Lekarze rezydenci protestują od 2 października; część z nich prowadzi protest głodowy w Dziecięcym Szpitalu Klinicznym w Warszawie. W sobotę ich przedstawiciele złożyli w kancelarii premiera pismo, w którym przedstawili swoje postulaty.
Kosiniak-Kamysz na konferencji w Sejmie ocenił, że cała ta sytuacja pokazuje "bezczynność" rządu i jego niechęć do rozmowy. "Szczególnie nie jestem w stanie zrozumieć ministra zdrowia (Konstantego Radziwiłła), który - mówiąc kolokwialnie - nie staje na głowie, żeby zakończyć ten protest" - dodał.
Jak mówił, jeżeli lekarze rezydenci oczekują podwyższenia wynagrodzeń do trochę ponad średniej krajowej, to jest to możliwe - jak wyliczył Kosiniak-Kamysz - za 241 mln zł. Wskazał, że w projekcie przyszłorocznego budżetu, 300 mln zł ma być przeznaczone na zwiększenie środków Kancelarii: Prezydenta, Sejmu i Senatu.

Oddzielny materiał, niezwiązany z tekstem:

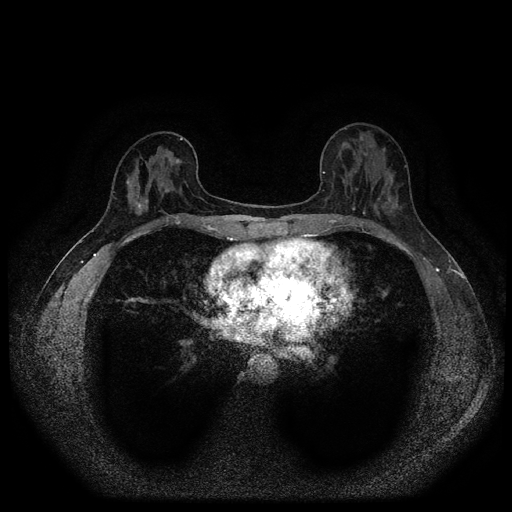
Breast MRI (dynamic contrast-enhanced, multi-phase), one axial slice. Slice 38 of 116 in the series (ordered by position). Dynamic contrast-enhanced series, time point 2 of 5 at this slice position (early post-contrast). 1.5 T. TE 2.7 ms, TR 5.4 ms. 2 mm slice thickness. 512 × 512 image matrix, field of view 330 × 330 mm. Patient: female, 42 years.
Outlined on this slice (semi-automatic segmentation, software-assisted and operator-edited):
- breast lesion (labelled benign in the annotation): bounding box (x1, y1, x2, y2) in pixels: (381, 147, 386, 153)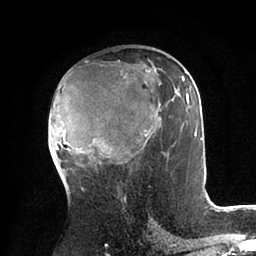
Breast MRI (dynamic contrast-enhanced), one axial slice. Position 52 of 88 along the scan axis. Cropped to one breast. Dynamic contrast-enhanced series, time point 2 of 6 at this slice position (early post-contrast). 1.5 T. TE 2 ms, TR 4.1 ms. 1.8 mm slice thickness. 256 × 256 image matrix, field of view 170 × 170 mm. Female patient.
Outlined on this slice (semi-automatically segmented with operator editing):
- enhancing-tissue mask used for the functional tumour volume (all voxels passing the contrast-enhancement thresholds inside the analysis volume; usually the tumour): box from (x=48, y=66) to (x=202, y=164) px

Prezes PSL zapowiedział, że jego ugrupowanie przedstawi poprawkę do projektu przyszłorocznego budżetu, która przesunie środki z finansowania trzech Kancelarii, na podwyżki dla lekarzy rezydentów. "Politycy mogą sfinansować podwyżki dla rezydentów (...). Niech zapłacą za dostępność do lepszej jakości opieki zdrowotnej, za normalnie warunki pracy dla lekarzy rezydentów" - zaznaczył. Według Kosiniaka-Kamysza, nie ma prostszego rozwiązania tego problemu.
Prezes PSL przekonywał, że zdrowie musi stać się priorytetem dla tego rządu i następnych.